• What you will do: An exact copy of every entry is needed here; the images stay out.

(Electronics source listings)
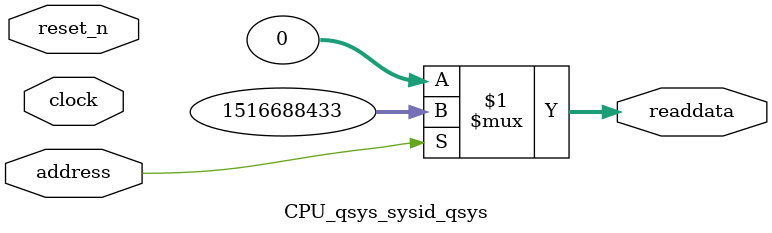
<source format=v>

`timescale 1ns / 1ps
// synthesis translate_on

// turn off superfluous verilog processor warnings 
// altera message_level Level1 
// altera message_off 10034 10035 10036 10037 10230 10240 10030 

module CPU_qsys_sysid_qsys (
               // inputs:
                address,
                clock,
                reset_n,

               // outputs:
                readdata
             )
;

  output  [ 31: 0] readdata;
  input            address;
  input            clock;
  input            reset_n;

  wire    [ 31: 0] readdata;
  //control_slave, which is an e_avalon_slave
  assign readdata = address ? 1516688433 : 0;

endmodule




</source>
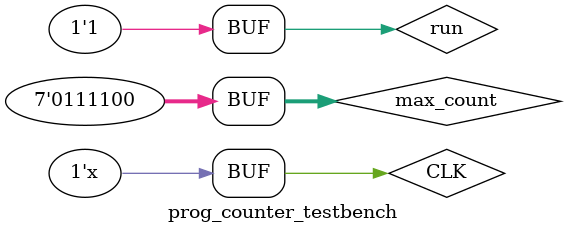
<source format=v>
`timescale 1ns / 1ps


module prog_counter_testbench;

	// Inputs
	reg [6:0] max_count;
	reg run;
	reg CLK;

	// Outputs
	wire [6:0] count_out;

	// Instantiate the Unit Under Test (UUT)
	prog_count_7 uut (
		.max_count(max_count), 
		.run(run), 
		.CLK(CLK), 
		.count_out(count_out)
	);
		
	// Clock Generator
	always begin
		CLK = ~CLK;
		#5;
	end

	initial begin
		// Initialize Inputs
		max_count = 0;
		run = 1;
		CLK = 0;

		// Wait 100 ns for global reset to finish
		#100;
        
		// Add stimulus here
		max_count = 10;
		#50;
		run = 0;
		#10;
		run = 1;
		max_count = 60;
		#150;
	end
      
endmodule


</source>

• Solved exercise:
<source format=v>

`timescale 1ns / 1ps
// synthesis translate_on

// turn off superfluous verilog processor warnings 
// altera message_level Level1 
// altera message_off 10034 10035 10036 10037 10230 10240 10030 

module CPU_qsys_sysid_qsys (
               // inputs:
                address,
                clock,
                reset_n,

               // outputs:
                readdata
             )
;

  output  [ 31: 0] readdata;
  input            address;
  input            clock;
  input            reset_n;

  wire    [ 31: 0] readdata;
  //control_slave, which is an e_avalon_slave
  assign readdata = address ? 1516688433 : 0;

endmodule




</source>
<source format=v>
`timescale 1ns / 1ps


module prog_counter_testbench;

	// Inputs
	reg [6:0] max_count;
	reg run;
	reg CLK;

	// Outputs
	wire [6:0] count_out;

	// Instantiate the Unit Under Test (UUT)
	prog_count_7 uut (
		.max_count(max_count), 
		.run(run), 
		.CLK(CLK), 
		.count_out(count_out)
	);
		
	// Clock Generator
	always begin
		CLK = ~CLK;
		#5;
	end

	initial begin
		// Initialize Inputs
		max_count = 0;
		run = 1;
		CLK = 0;

		// Wait 100 ns for global reset to finish
		#100;
        
		// Add stimulus here
		max_count = 10;
		#50;
		run = 0;
		#10;
		run = 1;
		max_count = 60;
		#150;
	end
      
endmodule


</source>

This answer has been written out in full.